I think most people who read this blog also read my sister's. So..sorry if this is old news. But it is worth repeating. John Thomas arrived on Monday around lunch time and God was gracious (as was Steven) and I was able to be there--like, right there when he arrived. There is absolutely nothing, at all, in this whole wide world as miraculous.
He is doing well, although there are/were a few complications. For those of you who are interested in knowing a lot more, you can read here and then here for the most recent update. Basically when he took his first breath he tore a small hole in his lung. He had a tube put in. Now the hole is closed up, the tube is out, but he has an infection and jaundice. He is in the NICU and more than likely will be for a few more days. Laura Beth was going home tonight. She desperately wants to nurse and has been able to a few times. But they are also feeding him with a bottle. And she will pump while she is at home until she can get back tomorrow.
I am going to steal a few pictures from Sarah's blog.
Isn't he heavenly? I haven't been able to hold him yet. LB has only been able to hold him a handful of times.
So, what are we doing around here? Getting ready for Valentine's Day. There are about 2,000 Hello Kitty, Superman, etc. cards, pencils, heart stickers floating around our house. They're having some trouble understanding the concept of you take one to everyone in your class and you get to come home with one from everyone. They just feel like they are giving them all away. Ellie was sobbing yesterday as we were designating (sp?) a Valentine for each boy and girl in her class. She would decide on one for someone and then start crying because she really, really wanted that one for herself. Did I do that? I don't remember. But I do remember absolutely loving Valentine's Day and making a box to put the cards in. I still love Valentine's Day. I think the only time I really didn't care for it was when I was in college, living in a dorm, had no boyfriend, and saw flowers arrive at the front desk all day long. It felt like I was the only one on the entire campus without a Valentine.
One last thing before I go. There is an older man in our church who died on Friday night. We had been visiting him and his wife in his last days. This is the first time I had really been around someone who was so close to death. There is another older lady that we used to go to church with who is also on her death bed. Steven went to see her today and said she is not good. I think about John a few days into his life and about these two who were/are at the very end of theirs. I am somewhere in the middle--unless the Lord calls me home early. As we were waiting on John to arrive-not knowing when-these two families were waiting for the end-not knowing for sure either when that day would be. I just think of God's sovereignty and how He has ordained my life and my days. Amazing that the God of all creation thought out the exact time I was to be conceived and then born into this world and He knows exactly when I will leave it. Can't I trust Him with all that is in between?

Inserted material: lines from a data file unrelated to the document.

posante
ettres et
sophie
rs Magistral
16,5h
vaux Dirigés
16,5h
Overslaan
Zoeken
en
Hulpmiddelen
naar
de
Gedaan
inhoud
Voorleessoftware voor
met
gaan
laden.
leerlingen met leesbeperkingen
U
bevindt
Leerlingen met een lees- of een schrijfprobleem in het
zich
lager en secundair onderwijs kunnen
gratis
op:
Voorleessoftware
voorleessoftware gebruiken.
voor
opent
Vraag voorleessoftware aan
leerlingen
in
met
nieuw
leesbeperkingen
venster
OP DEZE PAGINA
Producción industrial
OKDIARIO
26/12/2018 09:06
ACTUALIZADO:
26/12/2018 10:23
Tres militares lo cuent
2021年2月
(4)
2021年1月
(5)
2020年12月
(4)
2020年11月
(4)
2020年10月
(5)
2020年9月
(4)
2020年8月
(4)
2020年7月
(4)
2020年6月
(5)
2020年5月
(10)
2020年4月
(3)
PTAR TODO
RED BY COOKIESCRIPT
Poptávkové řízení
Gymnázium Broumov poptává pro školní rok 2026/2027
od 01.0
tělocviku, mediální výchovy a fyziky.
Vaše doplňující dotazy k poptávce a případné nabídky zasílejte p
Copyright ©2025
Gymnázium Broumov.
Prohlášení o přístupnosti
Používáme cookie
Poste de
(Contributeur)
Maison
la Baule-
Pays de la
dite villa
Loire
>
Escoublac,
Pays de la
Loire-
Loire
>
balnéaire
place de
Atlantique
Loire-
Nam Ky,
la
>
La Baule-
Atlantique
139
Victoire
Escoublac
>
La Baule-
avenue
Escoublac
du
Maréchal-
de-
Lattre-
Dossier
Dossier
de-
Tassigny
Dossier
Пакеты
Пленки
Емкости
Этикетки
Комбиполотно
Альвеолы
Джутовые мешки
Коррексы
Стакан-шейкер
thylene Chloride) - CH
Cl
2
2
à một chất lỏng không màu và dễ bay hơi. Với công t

"My frame was not hidden from You, when I was made in secret, and skillfully wrought in the depths of the earth; Your eyes have seen my unformed substance; And in Your book were all written the days that were ordained for me, When as yet there was not one of them."
Psalm 139:15-16
3 comments:
Good Post, Sweetie. About John, about life and death and sovreignty of God - and so Ellie about the valentines. I smiled so. It's so her and I miss all of you. No - you didn't have that response - but that's just E.
Love, MOM
E. commented off of Sarah's address. Sarah hasn't started calling you sweetie. MOM
Glad he's here and on the mend. Praying that he gets to go home and nurses like he never knew any different. So happy you got to be there. I totally agree--such an honor to be witness to the amazing miracle of birth!